Until I moved to the US, I owned a pet dog, Rocky. He was given to me as a gift by a family in a little town where I served as Vicar. Rocky was a sweet, beautiful dog and I tried very hard to tend and to offer him the best of care. It wouldn’t be an overstatement to claim that Rocky was the one dog who felt a little too special. Rocky felt like my baby. I would take him to the veterinarian in a bigger town about an hour away from my little town because there was no vet in mine.
As Rocky grew, it became quite difficult to take care of him because he turned out to be quite a wild dog. When let loose, he would run and attack neighbors. For that reason, we had to unfortunately keep Rocky chained up every day. I finally had to give Rocky up because I simply couldn’t take care of him, nor could I handle his wild side. Whenever I think about Rocky, I ask myself if there was anything that I could have done differently. More so, if there’s something that I can do differently.
There’s always that one thing we could’ve done differently, or can do differently. There was also something that St. Francis wanted to do differently. I am not sure how many of you have read about St. Francis and his checkered life, but it appears to me that, at some moments in his life, the reality dawned on him that he could live differently.

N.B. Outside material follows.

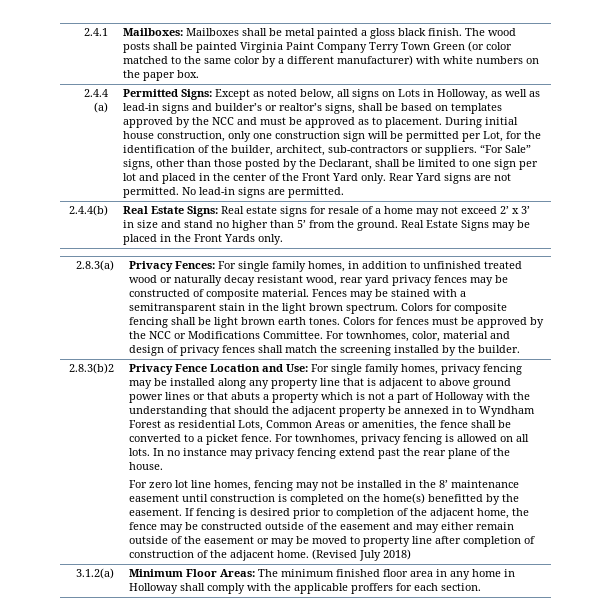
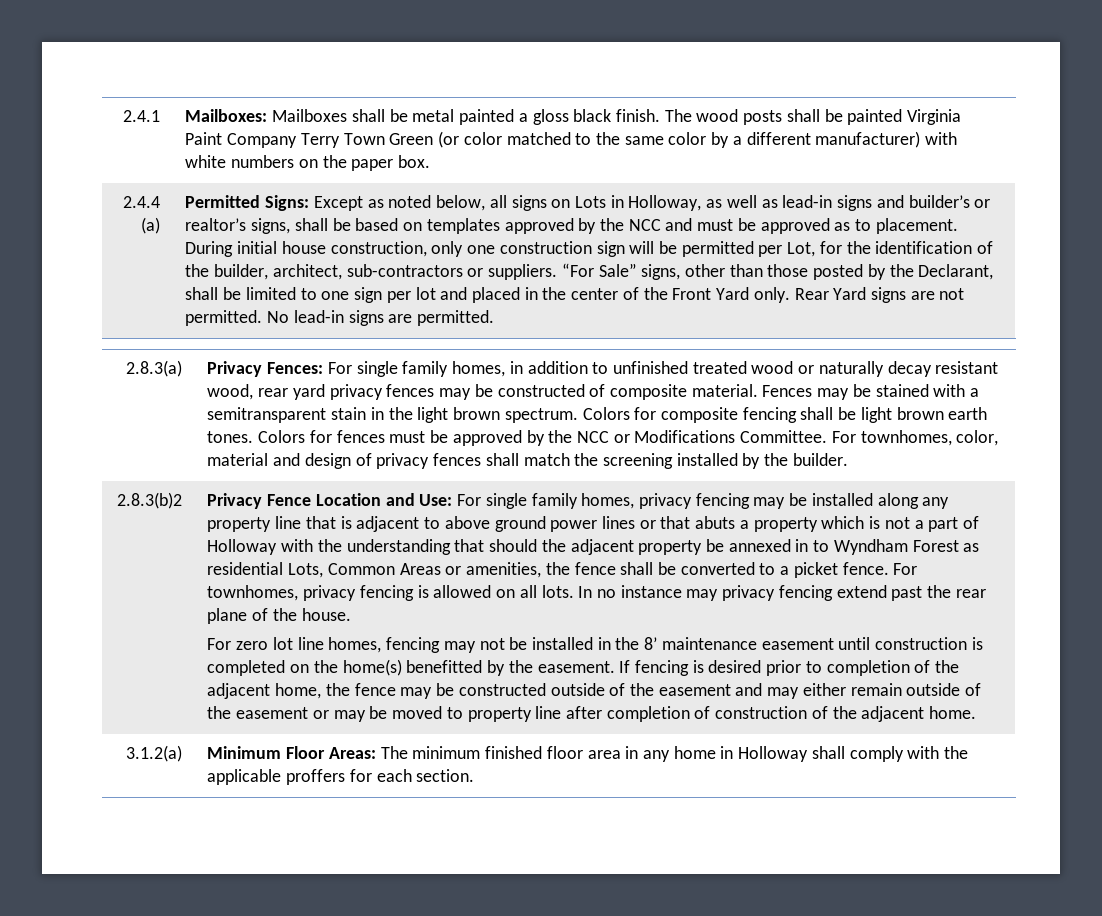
[69,205,109,216] [122,206,530,217] [122,220,530,231] [122,234,283,245] // 2.4.4(b) | Real Estate Signs: Real estate signs for resale of a home may not exceed 2’ x 3’ in size and stand no higher than 5’ from the ground. Real Estate Signs may be placed in the Front Yards only. -> (495, 318) none
[311,549,411,561] (Revised July 2018) -> (977, 712) none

There is an interesting part of his story where he had a mystical vision of Jesus Christ in a country chapel of San Damiano, just outside Assisi. In the vision, St. Francis saw the Icon of Christ Crucified and said to him, "Francis, Francis, go and repair My church which, as you can see, is falling into ruins." Francis initially thought that the vision was about the church in which he saw the vision because that church was falling apart.
In later years, however, St. Francis came to understand that the vision was about the larger church. And so, with little-to-nothing and with the help of many different people, St. Francis called the church into a new vision of itself. Against the wishes and maltreatment of his father, St. Francis chose to live differently. Abandoned by his family but counting on his faith, St. Francis pointed us to a kind of love that connects us with nature.
If we ever thought that God’s creation was to be distant from us and that we were to subdue creation, St. Francis taught us to see the divine - not only in each other but in each little bird that sings, each little flower that brings joy to us, each tree that swings to the tune of God’s rhythm and each sunrise that awakens us to live differently each day.
The reality is that it doesn’t take that much faith to see the divine in Rocky, the bird, the flower, the sun, or each other. It doesn’t take that much to live differently.
At every Christ Church Vestry Meeting, we open with a devotion by a Vestry member. Ron Couch, our Secretary, led our devotion this past Tuesday. He shared with us a sermon he read about Luke 17:5-10, which is our gospel story for this Sunday. In the text, the disciples asked Jesus to increase their faith.
Two important things I got from the sermon: first, it is not about how much faith you have - each of us has enough. Second, even if your faith is like a mustard seed, make it work.
How do I make it work?
In my personal reflection on the scripture verse, I made the point that as a community of faith, we can only do extraordinary things; we can tell the mulberry tree to move into the sea and it will obey us, much to our surprise, if we all bring our faith gifts together. In fact, the incredible ministry that happens in this parish is made possible because of your kindness and generous giving spirit.
More importantly, we can live differently if we are able to contribute to deepening each other’s faith.
This Sunday, we will begin our Stewardship season. It is a season when each of us is invited to faithfully contribute to the ministry resource budget of our parish. Pledge cards were mailed out last week. If you have not as yet received your pledge card, you may pick one at church on Sunday or you may go online and make your pledge.
For me, the good news is that it may not matter how big or small your faith or mine may be, what matters is that you possess enough to count on that faith as a means by which you can live differently, share differently, honor differently and give differently - in other words, you can make it work.
This year has been a blessing, and like St. Francis, we choose to live differently, because God has called us to fix God’s church, to hold the church together, to see the divine in all creation, and to see His hand at work in the life of the church.
I invite you to join me in this ministry of living differently.